Single-cell transcriptome sequencing (scRNA-Seq), which combines high-throughput single-cell extraction and sequencing capabilities, enables the transcriptome of large numbers of individual cells to be assayed efficiently. Profiling of gene expression at the single-cell level is crucial for addressing many biologically relevant questions, such as the investigation of rare cell types or primary cells (e.g., early development, where each of a small number of cells may have a distinct function) and the identification of subpopulations of cells from a larger heterogeneous population (e.g., discovering cell types in brain tissues). scRNA-Seq assays generate large datasets and involve inference for high-dimensional multivariate distributions with complex and unknown dependence structures among variables.
I will discuss some of the statistical analysis issues that have arisen in the context of a collaboration funded by the Brain Research through Advancing Innovative Neurotechnologies (BRAIN) Initiative, with the aim of classifying neuronal cells in the mouse somatosensory cortex. These issues, ranging from so-called low-level to high-level analyses, include exploratory data analysis (EDA) for quality assessment/control (QA/QC) of scRNA-Seq reads, normalization to account for nuisance technical effects, cluster analysis to identify novel cell types, and differential expression analysis to derive gene expression signatures for the cell types.
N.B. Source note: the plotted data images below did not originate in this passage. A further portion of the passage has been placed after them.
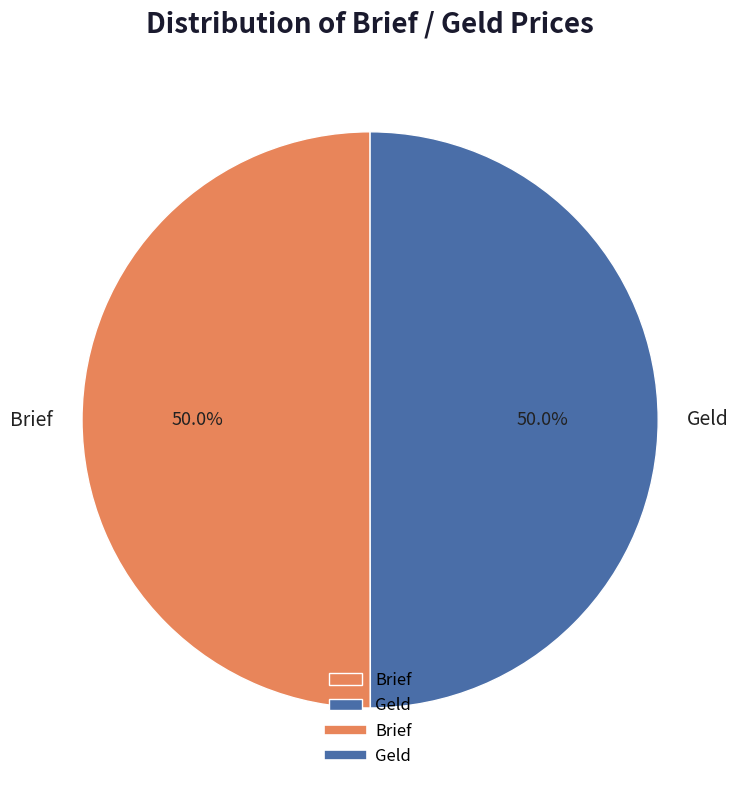

To the nearest percent, what portion does Geld represent?

50%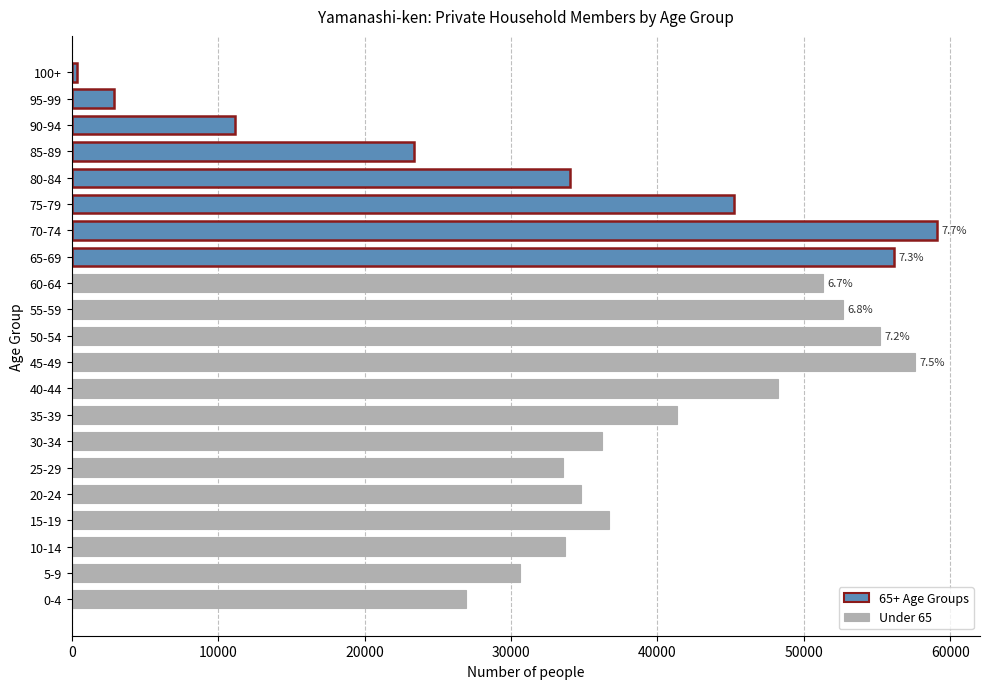

Which label corresponds to the smallest value in the chart?

100+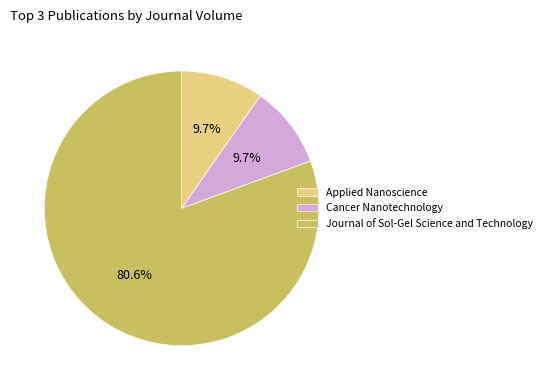

Between Journal of Sol-Gel Science and Technology and Cancer Nanotechnology, which is larger?

Journal of Sol-Gel Science and Technology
Sandrine Dudoit is professor of biostatistics and statistics and chair of the graduate group in biostatistics at the University of California, Berkeley. Professor Dudoit's methodological research interests regard high-dimensional inference and include exploratory data analysis, visualization, loss-based estimation with cross-validation (e.g., density estimation, regression, model selection), and multiple hypothesis testing. Much of her methodological work is motivated by statistical inference questions arising in biological research and, in particular, the design and analysis of high-throughput microarray and sequencing gene expression experiments, for example, mRNA-Seq for transcriptome analysis and genome annotation and ChIP-Seq for DNA-protein interaction profiling (e.g., transcription factor binding). Her contributions include exploratory data analysis, normalization and expression quantitation, differential expression analysis, class discovery, prediction, integration of biological annotation metadata (e.g., gene ontology annotation). She is also interested in statistical computing and, in particular, reproducible research. She is a founding core developer of the Bioconductor Project, an open source and open development software project for the analysis of biomedical and genomic data.
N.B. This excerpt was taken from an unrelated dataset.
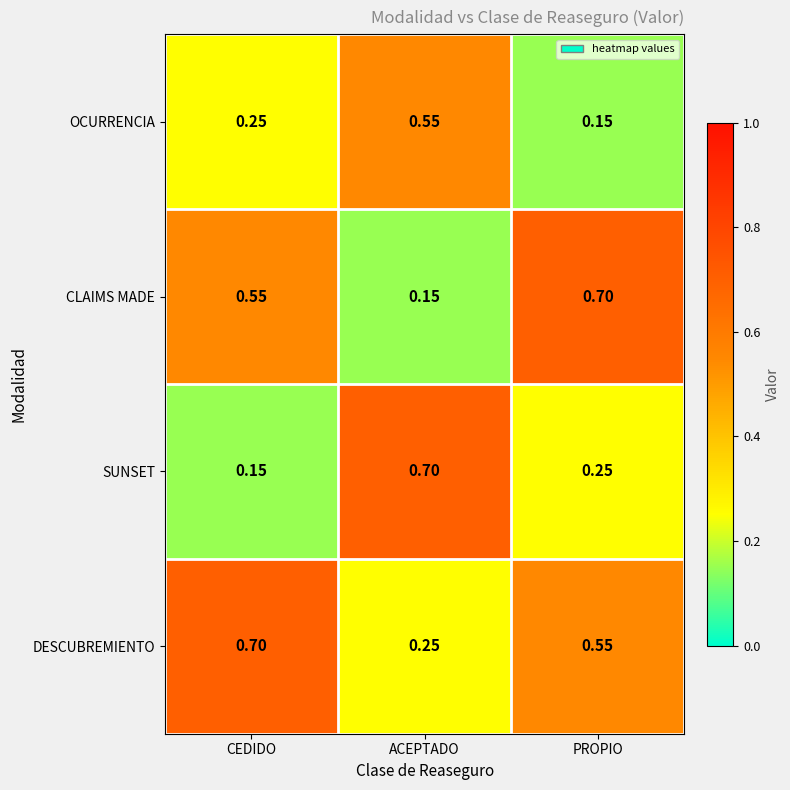

Where is OCURRENCIA nearest to the value 0?

PROPIO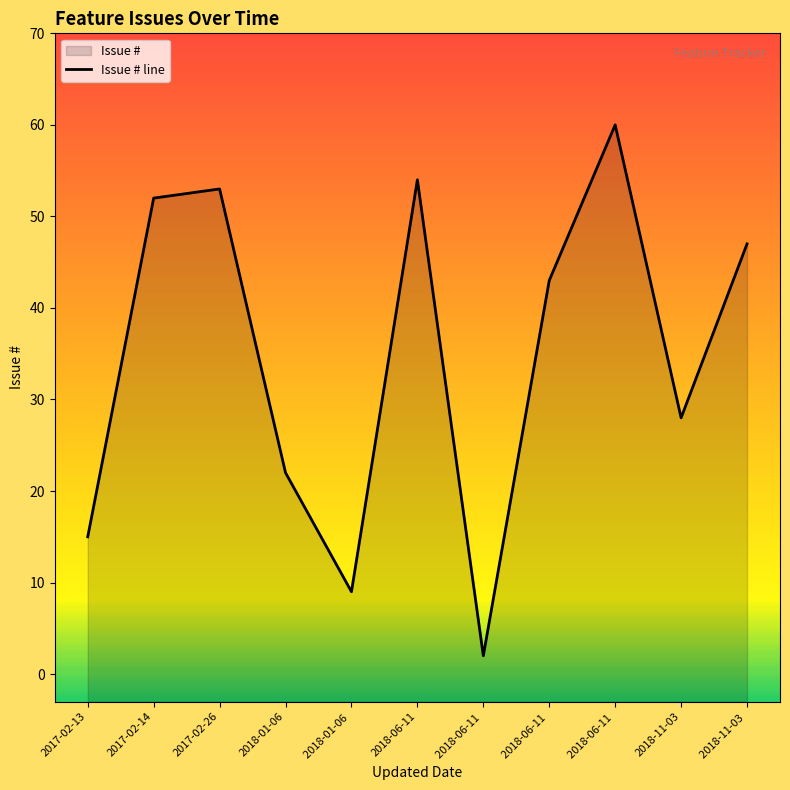

Reading right to left, transcribe all the data shown in this chart.

47	28	60	43	2	54	9	22	53	52	15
Professor Dudoit is a coauthor of the book Multiple Testing Procedures with Applications to Genomics and a coeditor of the book Bioinformatics and Computational Biology Solutions Using R and Bioconductor. She is associate editor of three journals, including The Annals of Applied Statistics and IEEE/ACM Transactions on Computational Biology and Bioinformatics. Professor Dudoit was named fellow of the American Statistical Association in 2010 and elected member of the International Statistical Institute in 2014.